Once all the spooning of rice and ladling of sauce was complete, I
went in to check that all the women had received a dish I saw that one
bed was lacking that telltale metal plate - the metal plates I came
to despise as they always put hot goods in them and everyone knows
that metal is a conductor of heat. I always got burned carrying those
damn metal plates. Childishly, this was what was running through
my mind as I was carrying one of those metal plates to the plate-less
bed.

I'm walking over to hand this burning hot plate to this one woman
when, from behind, I hear:

She's dead.

I stop. This can't be I'm looking at her frail body, draped in a
purple night gown and I can't wrap my mind around the fact that the
woman lying is front of me is no longer with us. All the patients
around her are engaged in devouring their meals, some are even chatting with the women in the beds next to them. None of them seemed phased by the dead woman lying a bed or two over
from them. This doesn’t seem real. 

I ask if we should put a blanket over her The "nurse" (she's twenty,
speaks minimal English - but is the only "English speaking" nurse) who
has not even finished her studies, puts a blanket in front of her bed.
Confused, I ask again: "Should we put a blanket over her?"

No response.

At this point, Kayla has finished serving downstairs and comes up in
search of me. The nurse, Michelle (who is an absolute sweetheart),
then enlists our help in something I never thought I would
do.

She motions us to help her pick up this woman's body and lay it down
on the blanket.

I took a step back. All I wanted to do at that moment was call my dad.
I was compelled to ask him "how do you do it?"

How do you do it?

I don't know how my dad does it, but I shut down. I cradled this
woman's head in my arms and, with Kayla and Michelle, we lowered her
down onto the blanket. Michelle wrapped the blanket around her and
handed us course string to tie the blanket around her body with.
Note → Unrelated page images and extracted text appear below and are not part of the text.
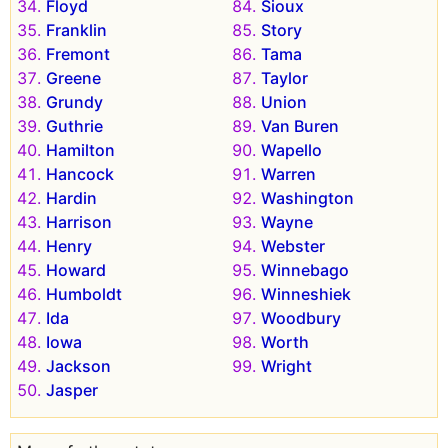
Floyd
Sioux
Franklin
Story
Fremont
Tama
Greene
Taylor
Grundy
Union
Guthrie
Van Buren
Hamilton
Wapello
Hancock
Warren
Hardin
Washington
Harrison
Wayne
Henry
Webster
Howard
Winnebago
Humboldt
Winneshiek
Ida
Woodbury
Iowa
Worth
Jackson
Wright
Jasper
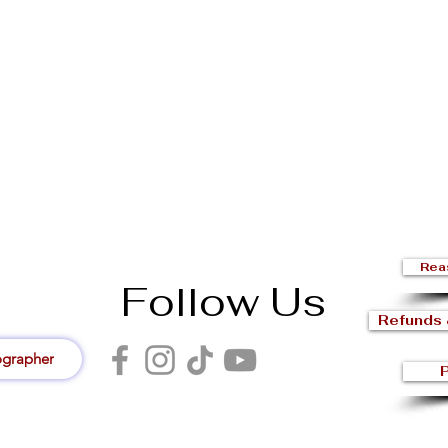
Rea
Follow Us
Refunds 
ographer
P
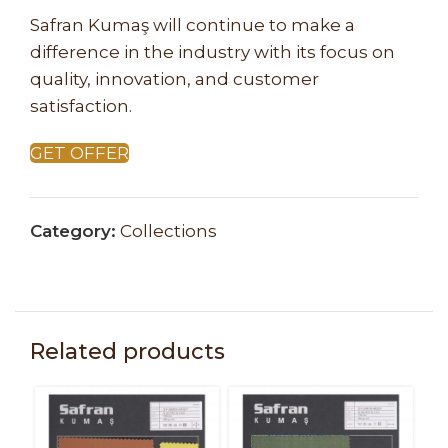
Safran Kumaş will continue to make a
difference in the industry with its focus on
quality, innovation, and customer
satisfaction.
GET OFFER
Category:
Collections
Related products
One string at her neck, one at her elbows, one at her stomach, one at
her knees, one at her ankles.

Just tie.

Hidden by the blanket, it looked like the body of a child - so small,
so fragile, almost nonexistent.

We went out to get the cart to bring her outside to the "cemetery."
Down the ramp we went - empty handed. Back up the ramp we went - up to
retrieve her body. Back down the ramp we went. Down with her body
catching its last glimpse of sunlight before it would be sealed away
behind concrete wall.

We stopped under the shade of a tree. Michelle went to fetch the
father to say a final prayer for the woman.

As we were standing under that tree, a single, silent tear rolled down my cheek.
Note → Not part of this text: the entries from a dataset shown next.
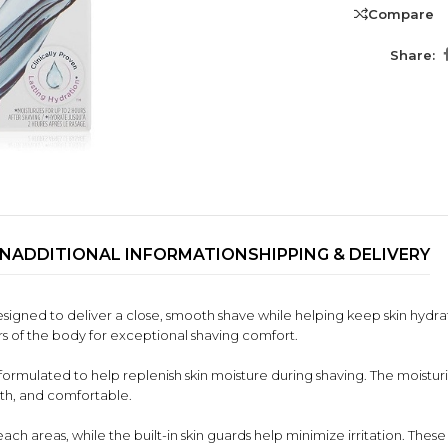
Compare
Share:
ON
ADDITIONAL INFORMATION
SHIPPING & DELIVERY
TRENDING BRA
signed to deliver a close, smooth shave while helping keep skin hydra
BEAUTY, COSMETICS
urs of the body for exceptional shaving comfort.
& HAIR CARE
rmulated to help replenish skin moisture during shaving. The moisturiz
Skin Serums & Actives.
ooth, and comfortable.
Nail Care & Polish
ch areas, while the built-in skin guards help minimize irritation. These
As the other nurses gathered around and the father prayed a final
prayer, one of the patients went and gathered some flowers. He secured
them right under her hands - one final act of love.

Those same pink bougainvilleas that I thought were so full of life were
now her parting gift in death.

Kayla and I watched as they slid her into that concrete mausoleum. And
we watched as they sealed it. And we watched as they walked away.

We mourned for this woman. We mourned for this woman that we never even met. And we mourned a little for ourselves, for the change that comes within when you carry, tie and watch a dead body disappear. 

This was all within the first hour of being at the hospice. And while
death is hard to watch, spending the next few days watching the dying...there's no way to
describe the impact that has.

In my short time at the hospice for the dying destitute, so much
happened. Things I cannot express with words, stories and emotions
that can only be conveyed with body language and even tears. And then
there are some experiences which I will never be able to share -
experiences which will always be wholly mine.

While some experiences I truly can't write out, there is one more from
the hospice I would like to share. Later.

For now, each country has taught me a different unique lesson that I will carry with me for the rest of my life. South Africa taught me Ubuntu - I am because we are. Peru: Poroy - for today.

In India, more specifically at the hospice, being spending so much time around death and around people who are struggling to live, I've learned that it's not enough to just value life, you must value living.